Oil prices have spent the entire second quarter under pressure, with the iPath Goldman Sachs Crude ETN (NYSEARCA:OIL) remaining below its 20 EMA since the beginning of May. That's a long time for a major commodity to remain under consistent, almost daily selling pressure.
But as we neared the end of the quarter, crude found buyers at a major support level dating back to the second half of 2010. Given the bearish sentiment and the short-term extended price action, the energy complex offered a great reward-to-risk opportunity (from the long side).
Last week we ended up taking short-term bullish trades on both Penn Virginia (PVA) and Swift Energy (NYSE:SFY). The snap-back action allowed us to capture quick profits as documented in real-time via the Mercenary Live Feed.
With natural gas improving significantly over the second quarter, and crude oil bouncing off long-term support, we could continue to see strong bullish opportunities in energy producers as well as transmission, storage and refining stocks.
Financials For a Bounce…
The financial sector represents another short-term bullish area that we are active in.
As traders react to the prospects of a temporary European resolution (key word being temporary), sentiment levels for banks could be in for a dramatic shift.
PE ratios for regional and national banks are at levels that reflect a significant amount of uncertainty for the industry. But meanwhile, bank profits have continued to hold up well, and most bank stocks are paying attractive dividends.
There is still too much balance sheet (and off-balance sheet) risk for these stocks to once again be considered "widow & orphan" safety investments. But a decent yield and relative value, along with a shift in the Europe perspective, should be enough to keep bank stocks in an uptrend at least for the next few weeks.
On Friday, we took a long position in both Wells Fargo (NYSE:WFC) as well as U.S. Bancorp (NYSE:USB). Both positions were set up and communicated to Live Feed subscribers before the open. Both WFC and USB gapped through our stop / limit buy orders but pulled back during the session to hit our limit prices before trading higher to close out the quarter.
As long as the major banks avoid an ugly earnings season, and barring any immediate reversal of fortune in Europe, banking stocks should continue to melt higher. We're not expecting a major long-term trend to hold up, but given the attractive yield and sentiment shift, we should be able to capture a number of profitable trades.

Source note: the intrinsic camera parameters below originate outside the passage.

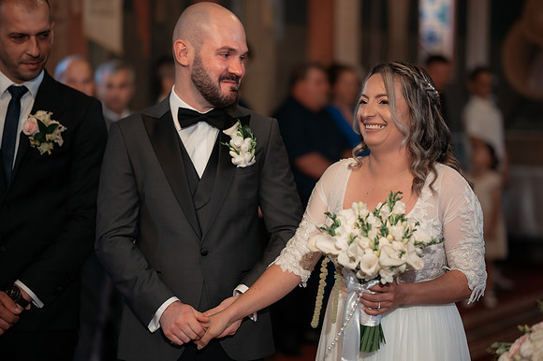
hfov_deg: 23.9
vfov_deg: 16.1
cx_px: 272
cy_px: 180
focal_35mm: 85
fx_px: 1281
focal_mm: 85
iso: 1600
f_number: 2
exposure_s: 1/200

High-Profile Retail Stocks Still Weak
On the retail side, there are a number of popular growth stocks that are tracing out major topping patterns.
Many of these names have held up well as the higher-end U.S. consumer has continued to spend. But as the economy grinds back toward a recessionary environment, these stocks are now coming under pressure.
We have been short COH for more than a month now, with half profits already taken off the table and a trend position continuing to run for the second half.
The luxury handbag maker sliced through a key support level last week before rebounding Friday in-line with the rest of the market. With partial profits already taken off the table, and 14% unrealized profits on the second half, we have the ability to give this trending position some elbow room, while still guaranteeing an even larger profit on the second half if we are stopped out.
LULU looks particularly interesting after breaking sharply below the 200 EMA last week, and then staging a half-hearted rally on Friday. If the stock can hold up for another session or two, we should have a good opportunity to enter with a relatively tight risk envelope and plenty of room for the stock to drop.
Heading towards the open, S&P futures are pointing to a flat start to the second quarter. Trading desks will likely be manned by second-string professionals this week as record heat and a holiday week gives most traders an excuse to hit the Hamptons early.
We're keeping our exposure light as well, and watching to see if the market's new strength has legs, or simply sets up better entries for our short candidates.